Book 1

The Last Caesar

by Henry Venmore-Rowland

Published 21 June 2012
AD 68. The tyrant emperor Nero has no son and no heir.

Suddenly there's the very real possibility that Rome might become a republic once more. But the ambitions of a few are about to bring corruption, chaos and untold bloodshed to the many.

Among them is a hero of the campaign against Boudicca, Aulus Caecina Severus. Caught up in a conspiracy to overthrow Caesar's dynasty, he commits treason, raises a rebellion, faces torture and intrigue - all supposedly for the good of Rome. The boundary between the good of Rome and self preservation is far from clear, and keeping to the dangerous path he's chosen requires all Severus' skills as a cunning soldier and increasingly deft politician.

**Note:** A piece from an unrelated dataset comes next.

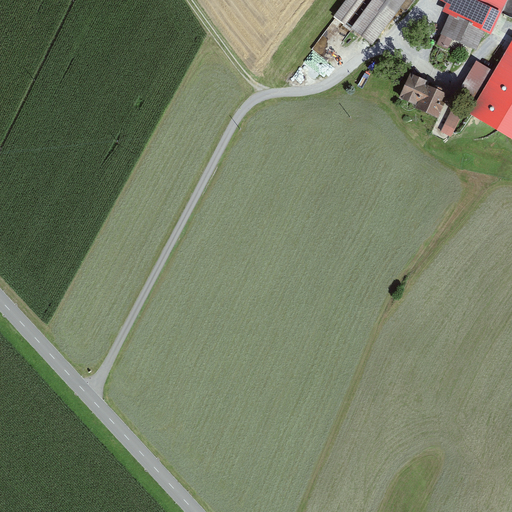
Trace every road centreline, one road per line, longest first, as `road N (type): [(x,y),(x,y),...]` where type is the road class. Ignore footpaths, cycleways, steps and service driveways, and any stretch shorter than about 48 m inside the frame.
road 1 (track): [(87,394),(245,107),(263,95),(322,88),(388,40)]
road 2 (tertiary): [(0,299),(195,511)]
road 3 (track): [(511,31),(448,78),(388,40)]
road 4 (track): [(189,0),(263,95)]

And so Severus looks back on the dark and dangerous time history knows as the Year of the Four Emperors, and the part he played - for good or ill - in plunging the mighty Roman empire into anarchy and civil war...

Book 2

AD 69. Aulus Caecina Severus has thrown in his lot with the hedonistic Vitellius and prepares his legions for a gruelling march over the Alps. Driven by the desire to repay the treachery of his former patron, the Emperor Galba, and to keep his rival Valens in check, Severus leads his army against barbarian rebellions and against the mountains themselves in his race to reach Italy first. With the vast Po valley almost in sight, news reaches the army that Galba has been killed in a coup, and that Otho has been declared Emperor by the Praetorians who he had bribed to murder their own emperor. But there is no turning back for Severus, even if he wanted to. The Rhine legions want their man on the throne, and they won't stop until they reach Rome itself. Even once Otho is defeated, the battle for supremacy between Severus and Valens is far from over. The politics of the court and the mob is the new battleground, and Severus needs the help of his wife Salonina and his freedman Totavalas in this constant game of thrones. When stories spread of a new power in the east, Severus has to decide where his real loyalty lies: to his Emperor, to his city or to himself?